Livestock producers can look forward to an economic "mini-boom" that may last for the next several years, Purdue University agricultural economist Chris Hurt said in a recent farmdoc daily article.
The mini-boom, brought on by lower grain prices and record-high animal prices, could foster opportunities for expansion of herds and flocks.
It's a change from 2006-2012, when livestock farmers downsized to cover higher feed costs.
Now, profit margins for the animal industries have risen to strongly favorable levels, Hurt said. Profit prospects have these industries ready to expand.
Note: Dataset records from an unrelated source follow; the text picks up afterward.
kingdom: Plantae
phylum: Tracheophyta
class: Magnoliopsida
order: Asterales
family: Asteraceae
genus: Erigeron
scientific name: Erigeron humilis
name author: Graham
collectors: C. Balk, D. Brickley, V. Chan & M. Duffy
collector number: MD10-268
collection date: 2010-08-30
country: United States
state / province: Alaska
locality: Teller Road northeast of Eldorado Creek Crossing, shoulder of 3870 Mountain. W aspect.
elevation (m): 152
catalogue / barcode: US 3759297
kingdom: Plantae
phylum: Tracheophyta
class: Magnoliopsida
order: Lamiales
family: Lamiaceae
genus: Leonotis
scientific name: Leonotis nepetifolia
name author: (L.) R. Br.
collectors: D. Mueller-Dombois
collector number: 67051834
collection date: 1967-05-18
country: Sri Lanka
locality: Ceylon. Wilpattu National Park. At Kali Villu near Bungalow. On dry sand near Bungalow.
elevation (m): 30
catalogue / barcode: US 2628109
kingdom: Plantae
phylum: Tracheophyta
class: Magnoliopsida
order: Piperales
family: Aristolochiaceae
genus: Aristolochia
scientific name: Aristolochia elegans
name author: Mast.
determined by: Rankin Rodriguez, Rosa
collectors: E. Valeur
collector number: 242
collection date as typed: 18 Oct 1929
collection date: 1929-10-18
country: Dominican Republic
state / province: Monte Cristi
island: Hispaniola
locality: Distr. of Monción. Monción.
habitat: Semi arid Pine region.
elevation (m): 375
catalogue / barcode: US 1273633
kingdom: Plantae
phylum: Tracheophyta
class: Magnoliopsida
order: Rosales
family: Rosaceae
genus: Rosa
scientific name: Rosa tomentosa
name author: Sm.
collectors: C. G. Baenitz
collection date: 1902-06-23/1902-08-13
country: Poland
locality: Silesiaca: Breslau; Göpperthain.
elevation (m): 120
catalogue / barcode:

"If the years from 2007 to 2013 could be described as the 'Grain Era,' in which crop sector incomes had an extraordinary run, the coming period may be described as the 'Animal Era,' when producers of animal products have strong returns," Hurt said.
Rising per-capita consumption of meat will also be a driver in this mini-boom phase, since animal products will become more affordable, Hurt said. As an example, the amount of meat available each year reached about 220 pounds per-capita when corn was $2 a bushel. By this year, only 200 pounds is available.
"We can expect that a portion of this lost consumption will be recovered in the next three to five years as producers increase supplies and drive down retail prices of animal products for consumers," Hurt said.
Related: Should You Expand Your Beef Operation? (Farm Futures Now)
This positive period for animal agriculture will also be economically good for rural communities with large numbers of livestock, along with businesses that carry animal management supplies.
"Animal industries are expected to rebound in coming years led by rising per-capita consumption, continued small growth in U.S. population and growing export demand," Hurt said. "The animal industries finally have a positive multiyear outlook."